*** EXCERPT
Slap Shot (1977)

slap shot

Well, um, icing happen when the puck come down, bang, you know, before the other guys, nobody there, you know? My arm go comes up, then the game stop, then start up.”

The Scoop: 1977 R, Directed by George Roy Hill and starring Paul Newman, Strother Martin and Michael Ontkean

Tagline: Slap Shot out slap…out swears…out laughs…

Summary Capsule: When his hockey team is being shut down, a washed-up player/coach must find a way to save their franchise, possibly through the use of three violent, mentally questionable brothers. Lying is apparently an excellent tactic too.


Drew’s rating: It’s a whole movie full of people who talk like Sue and PoolMan. Scared yet?

Drew’s review: You know how there are some movies that you hear really good things about and make a mental note to watch soon? And “soon” gives way to “before long,” which turns into “someday,” but it’s always lurking somewhere in the back of your mind? And then one day an opportunity presents itself, you finally hunker down and watch that sucker… and two hours later, you find yourself sitting there with a frown, thinking “That was it?”

Welcome to Slap Shot.

The Charlestown Chiefs, a minor league hockey team led by player/coach Reggie Dunlap (Paul Newman), have a problem. Not exactly drawing huge crowds to begin with, they’re confronted by the local steel mill closing, laying off hundreds of workers and virtually guaranteeing the team will fold due to low attendance. It falls on Reg’s shoulders to find a way to save his teammates and himself; unfortunately, Reg’s only appreciable skill, other than being old and wearing horrible clothes, is lying. With the team convinced that a group of nonexistent retirees is planning to buy them and move the team to Florida (Really?), the Chiefs’ only hope of salvation lies with new players the Hanson brothers, who have a skill of their own: beating the %*#$ out of anything that moves. The Hansons’ violent style of play begins yielding victories and drawing fans back in droves, but Ned Braden (Michael Ontkean) and Reg would rather win through clean play and superior tactics. Hey, good luck with that.
******
*ACTIVITY A*: Who directed the film, according to the Slap Shot review?
*ACTIVITY B*: Retype part of the Slap Shot review word for word, beginning at the words "The Scoop: 1977" and stopping after "excellent tactic too.".
The items play no part in any of this.
*** DATA UNDER STUDY
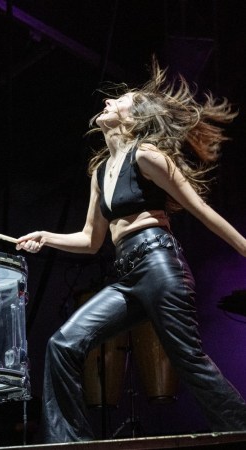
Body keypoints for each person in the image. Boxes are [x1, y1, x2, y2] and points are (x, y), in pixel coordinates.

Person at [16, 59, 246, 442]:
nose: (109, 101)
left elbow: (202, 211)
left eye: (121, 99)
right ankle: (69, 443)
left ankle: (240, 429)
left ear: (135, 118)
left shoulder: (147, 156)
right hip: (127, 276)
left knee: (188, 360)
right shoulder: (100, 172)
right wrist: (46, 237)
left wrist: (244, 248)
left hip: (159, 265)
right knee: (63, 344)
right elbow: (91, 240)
******
*** DATA UNDER STUDY
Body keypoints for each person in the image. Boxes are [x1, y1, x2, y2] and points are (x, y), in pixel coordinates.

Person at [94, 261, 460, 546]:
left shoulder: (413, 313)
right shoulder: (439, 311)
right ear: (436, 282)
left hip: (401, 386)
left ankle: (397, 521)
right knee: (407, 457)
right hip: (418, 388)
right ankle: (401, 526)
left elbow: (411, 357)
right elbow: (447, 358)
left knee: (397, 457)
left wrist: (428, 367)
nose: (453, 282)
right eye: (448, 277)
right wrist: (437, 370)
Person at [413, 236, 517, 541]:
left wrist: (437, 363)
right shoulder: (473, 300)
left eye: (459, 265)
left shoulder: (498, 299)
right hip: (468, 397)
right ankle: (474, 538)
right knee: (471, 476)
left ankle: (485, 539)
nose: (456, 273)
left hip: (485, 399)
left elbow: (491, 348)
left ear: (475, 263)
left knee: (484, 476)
******
*EXERCISE RESPONSE A*: George Roy Hill

*EXERCISE RESPONSE B*:
The Scoop: 1977 R, Directed by George Roy Hill and starring Paul Newman, Strother Martin and Michael Ontkean

Tagline: Slap Shot out slap…out swears…out laughs…

Summary Capsule: When his hockey team is being shut down, a washed-up player/coach must find a way to save their franchise, possibly through the use of three violent, mentally questionable brothers. Lying is apparently an excellent tactic too.